- Battle of Lwów: Part of Operation Barbarossa on the Eastern Front of World War II
| Date | 22–30 June 1941 |
| Location | Lwów, Soviet-occupied Poland49°50′33″N 24°01′56″E﻿ / ﻿49.84250°N 24.03222°E |
| Result | German and Ukrainian victory Subsequent pogroms; Massacre of Lwów professors; |

Belligerents
- Germany OUN-B: Soviet Union

Commanders and leaders
- Carl-Heinrich von Stülpnagel Yaroslav Stetsko: Ivan Muzychenko [ru] Nikolai Dyatlov [ru]

Strength
- 17th Army OUN marching groups [pl]: 6th Combined Arms Army

= Battle of Lwów (1941) =

1941 battle

The Battle of Lwów was a World War II battle for the control over the city of Lwów (now Lviv, Ukraine) between the Red Army and the invading Wehrmacht and the Organisation of Ukrainian Nationalists.

==History==
Protection of the city’s infrastructure was carried out by the 223rd regiment from the 13th division of the NKVD escort troops.
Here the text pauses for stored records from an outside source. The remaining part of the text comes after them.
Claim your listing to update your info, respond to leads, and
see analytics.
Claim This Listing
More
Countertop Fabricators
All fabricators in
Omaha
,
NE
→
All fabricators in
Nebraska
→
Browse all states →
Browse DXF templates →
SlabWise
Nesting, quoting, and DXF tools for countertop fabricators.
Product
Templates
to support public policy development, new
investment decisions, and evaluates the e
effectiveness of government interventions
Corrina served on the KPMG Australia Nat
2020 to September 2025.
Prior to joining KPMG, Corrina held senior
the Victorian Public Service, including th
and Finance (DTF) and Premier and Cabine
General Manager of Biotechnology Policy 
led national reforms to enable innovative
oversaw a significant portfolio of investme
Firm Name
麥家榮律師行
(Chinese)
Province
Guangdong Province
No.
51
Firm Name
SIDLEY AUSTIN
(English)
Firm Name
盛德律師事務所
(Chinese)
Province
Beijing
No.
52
On 24 June the 1st company of the regiment prevented the mass escape from Lvov Prison No. 1. Also, the soldiers of the regiment defended the city from the actions of looters, OUN members and Nazi saboteurs. From 29 to 30 June 1941 the regiment’s battalion covered the withdrawal of units of the 6th army from Lviv and then departed along the route Sykhov-Bóbrka-Rohatyn-Kozova-Tarnopol under the direct influence of the Luftwaffe.
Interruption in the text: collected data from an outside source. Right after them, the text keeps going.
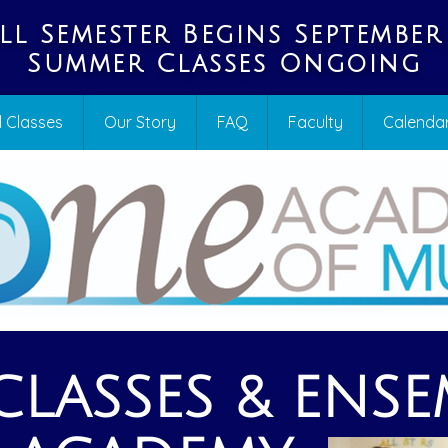
ll Semester Begins September
Summer Classes Ongoing
 Classes
Our Story
FAQ
Faculty
Calenda
LASSES & ENSE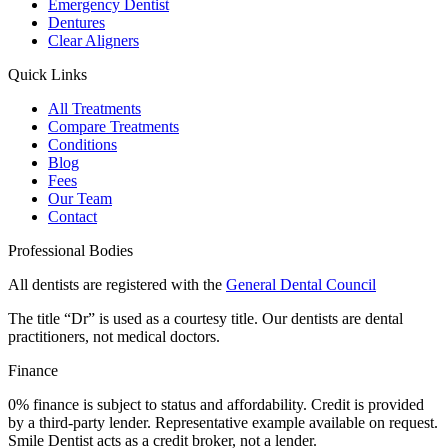
Emergency Dentist
Dentures
Clear Aligners
Quick Links
All Treatments
Compare Treatments
Conditions
Blog
Fees
Our Team
Contact
Professional Bodies
All dentists are registered with the
General Dental Council
The title “Dr” is used as a courtesy title. Our dentists are dental
practitioners, not medical doctors.
Finance
0% finance is subject to status and affordability. Credit is provided
by a third-party lender. Representative example available on request.
Smile Dentist acts as a credit broker, not a lender.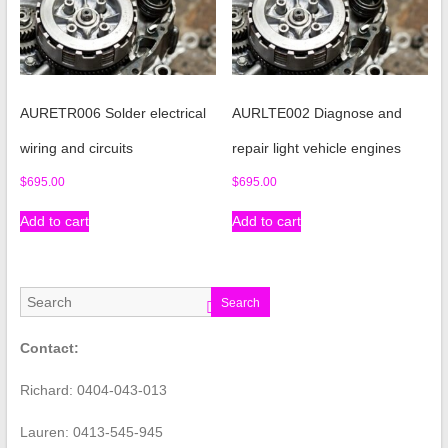
AURETR006 Solder electrical
AURLTE002 Diagnose and
wiring and circuits
repair light vehicle engines
$
695.00
$
695.00
Add to cart
Add to cart
Search
Contact:
Richard: 0404-043-013
Lauren: 0413-545-945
Immediately after the departure of the Red Army, NKVD troops and border guards, the massacre of Lviv professors and Lviv pogrom was organized, and then the ghetto and concentration camps began to form under the leadership of the German administration by the Ukrainian auxiliary police, formed from the OUN marching groups.

The city was liberated from the Nazis three years later, in the summer of 1944, during the Lvov–Sandomierz Offensive.